Tally the lines below that include "України" and give only the total.

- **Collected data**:
——————
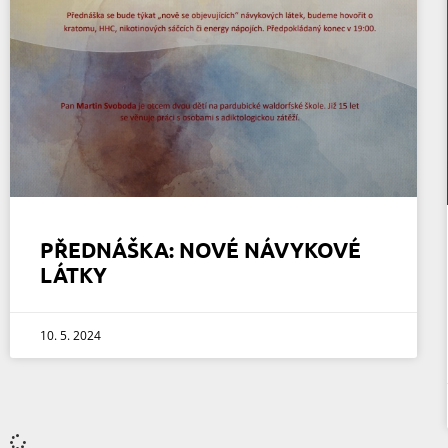
PŘEDNÁŠKA: NOVÉ NÁVYKOVÉ
LÁTKY
10. 5. 2024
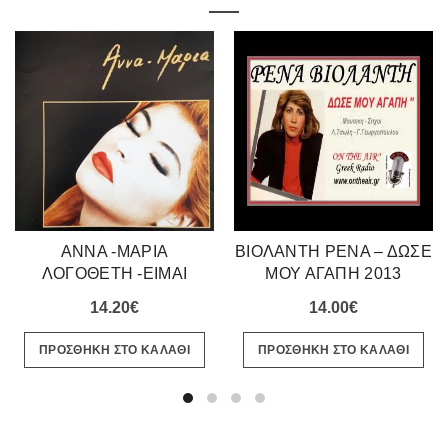
ΑΝΝΑ -ΜΑΡΙΑ
ΒΙΟΛΑΝΤΗ ΡΕΝΑ – ΔΩΣΕ
ΛΟΓΟΘΕΤΗ -ΕΙΜΑΙ
ΜΟΥ ΑΓΑΠΗ 2013
ΤΡΕΛΗ ΓΙΑ ΣΕΝΑ 1996
14.20
€
14.00
€
ΠΡΟΣΘΗΚΗ ΣΤΟ ΚΑΛΑΘΙ
ΠΡΟΣΘΗΚΗ ΣΤΟ ΚΑΛΑΘΙ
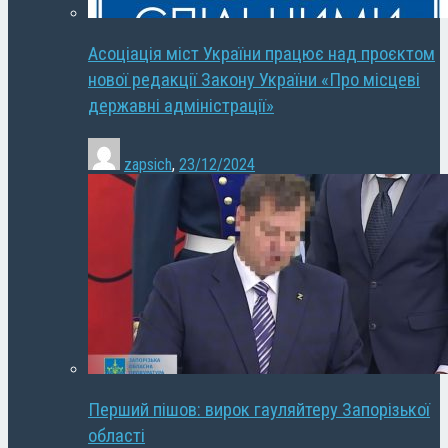
Асоціація міст України працює над проєктом
нової редакції Закону України «Про місцеві
державні адміністрації»
zapsich
,
23/12/2024
Перший пішов: вирок гауляйтеру Запорізької
області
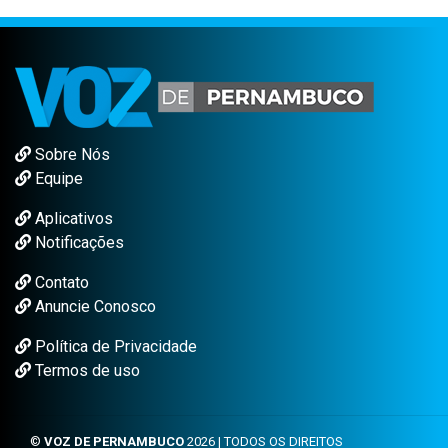
Sobre Nós
Equipe
Aplicativos
Notificações
Contato
Anuncie Conosco
Política de Privacidade
Termos de uso
©
VOZ DE PERNAMBUCO
2026 | TODOS OS DIREITOS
——————
- **Exercise result**: 2